The graph is defined as
type ItemGraph struct {
nodes []*Node
edges map[Node][]*Node
lock sync.RWMutex
}
And node is
type Node struct {
value Item
}
I will implement an undirected graph, which means that adding an edge from A to B will also add an edge from B to A.
carried out
// Package graph creates a ItemGraph data structure for the Item type
package graph
import (
“fmt”
“sync”
<span style="color:#e6db74">"github.com/cheekybits/genny/generic"</span>
)
// Item the type of the binary search tree
type Item generic.Type
// Node a single node that composes the tree
type Node struct {
value Item
}
func (n *Node) String() string {
return fmt.Sprintf("%v", n.value)
}
// ItemGraph the Items graph
type ItemGraph struct {
nodes []Node
edges map[Node][]Node
lock sync.RWMutex
}
// AddNode adds a node to the graph
func (g ItemGraph) AddNode(n Node) {
g.lock.Lock()
g.nodes = append(g.nodes, n)
g.lock.Unlock()
}
// AddEdge adds an edge to the graph
func (g ItemGraph) AddEdge(n1, n2 Node) {
g.lock.Lock()
if g.edges == nil {
g.edges = make(map[Node][]Node)
}
g.edges[n1] = append(g.edges[n1], n2)
g.edges[n2] = append(g.edges[*n2], n1)
g.lock.Unlock()
}
// AddEdge adds an edge to the graph
func (g ItemGraph) String() {
g.lock.RLock()
s := “”
for i := 0; i < len(g.nodes); i++ {
s += g.nodes[i].String() + " -> "
near := g.edges[g.nodes[i]]
for j := 0; j < len(near); j++ {
s += near[j].String() + " "
}
s += “\n”
}
fmt.Println(s)
g.lock.RUnlock()
}
very simple. This is a test, the graphics will be filled and printed when run
$ go test
A -> B C D
B -> A E
C -> A E
D -> A
E -> B C F
F -> E
PASS
package graph
import (
“fmt”
“testing”
)
var g ItemGraph
func fillGraph() {
nA := Node{“A”}
nB := Node{“B”}
nC := Node{“C”}
nD := Node{“D”}
nE := Node{“E”}
nF := Node{“F”}
g.AddNode(&nA)
g.AddNode(&nB)
g.AddNode(&nC)
g.AddNode(&nD)
g.AddNode(&nE)
g.AddNode(&nF)
<span style="color:#a6e22e">g</span>.<span style="color:#a6e22e">AddEdge</span>(<span style="color:#f92672">&</span><span style="color:#a6e22e">nA</span>, <span style="color:#f92672">&</span><span style="color:#a6e22e">nB</span>)

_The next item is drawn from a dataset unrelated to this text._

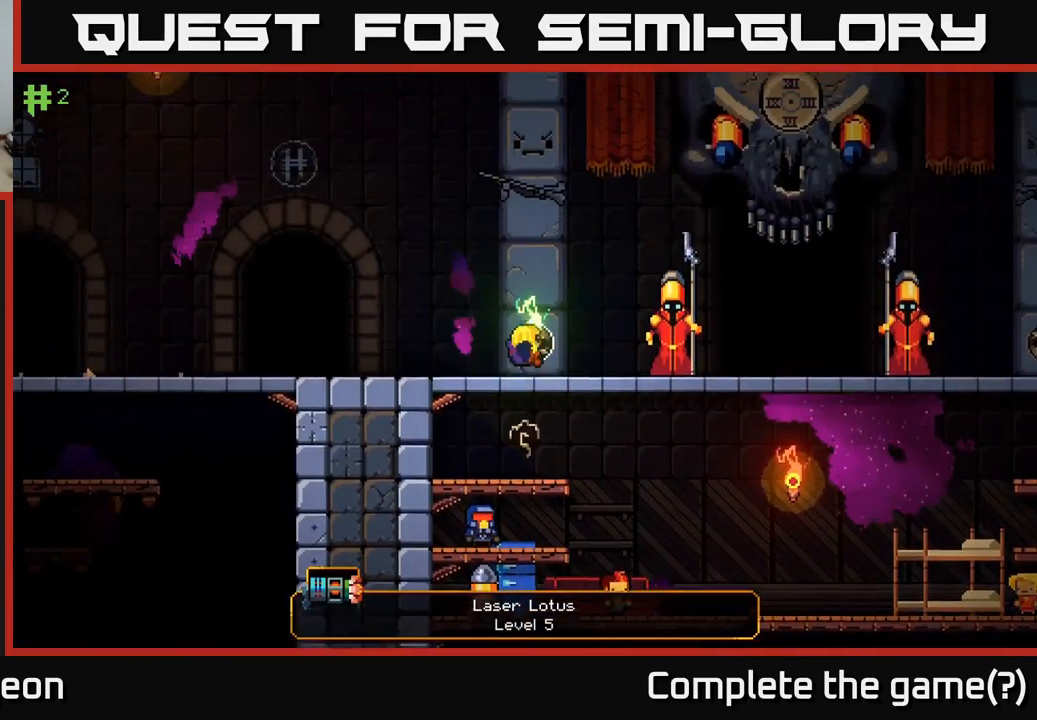
{"buttons": [], "left_stick": "down", "right_stick": "center", "events": [[267, "left_stick", "down"], [367, "A", "down"], [500, "A", "up"]]}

<span style="color:#a6e22e">g</span>.<span style="color:#a6e22e">AddEdge</span>(<span style="color:#f92672">&</span><span style="color:#a6e22e">nA</span>, <span style="color:#f92672">&</span><span style="color:#a6e22e">nC</span>)
<span style="color:#a6e22e">g</span>.<span style="color:#a6e22e">AddEdge</span>(<span style="color:#f92672">&</span><span style="color:#a6e22e">nB</span>, <span style="color:#f92672">&</span><span style="color:#a6e22e">nE</span>)

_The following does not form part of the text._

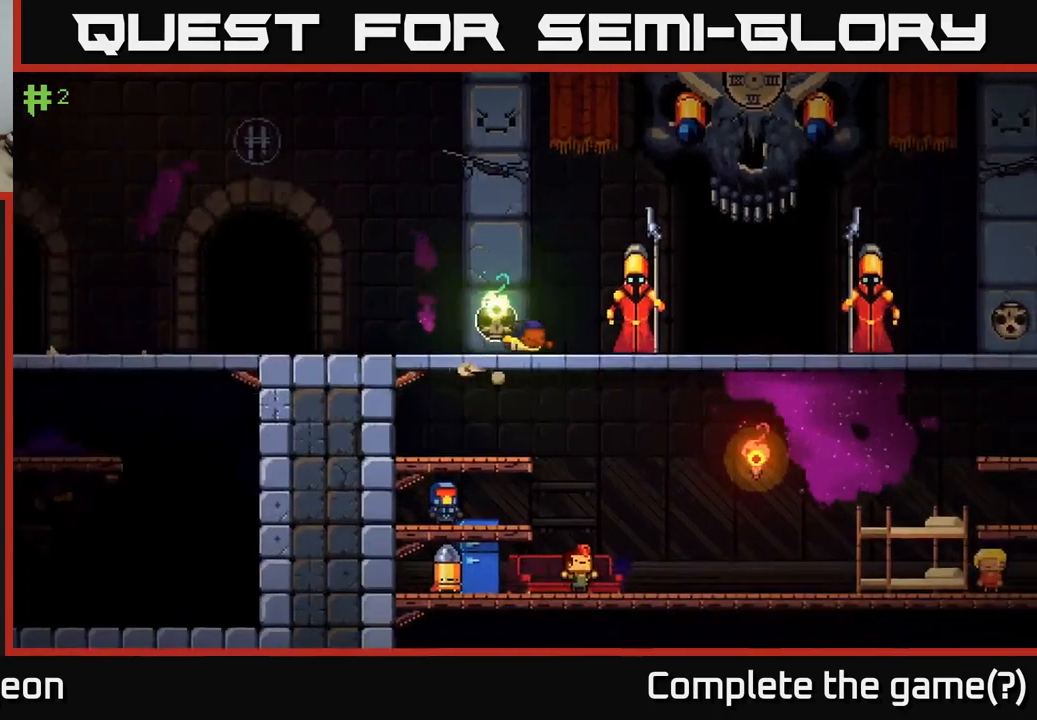
{"buttons": [], "left_stick": "right", "right_stick": "center", "events": [[67, "left_stick", "center"], [483, "left_stick", "right"]]}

<span style="color:#a6e22e">g</span>.<span style="color:#a6e22e">AddEdge</span>(<span style="color:#f92672">&</span><span style="color:#a6e22e">nC</span>, <span style="color:#f92672">&</span><span style="color:#a6e22e">nE</span>)
<span style="color:#a6e22e">g</span>.<span style="color:#a6e22e">AddEdge</span>(<span style="color:#f92672">&</span><span style="color:#a6e22e">nE</span>, <span style="color:#f92672">&</span><span style="color:#a6e22e">nF</span>)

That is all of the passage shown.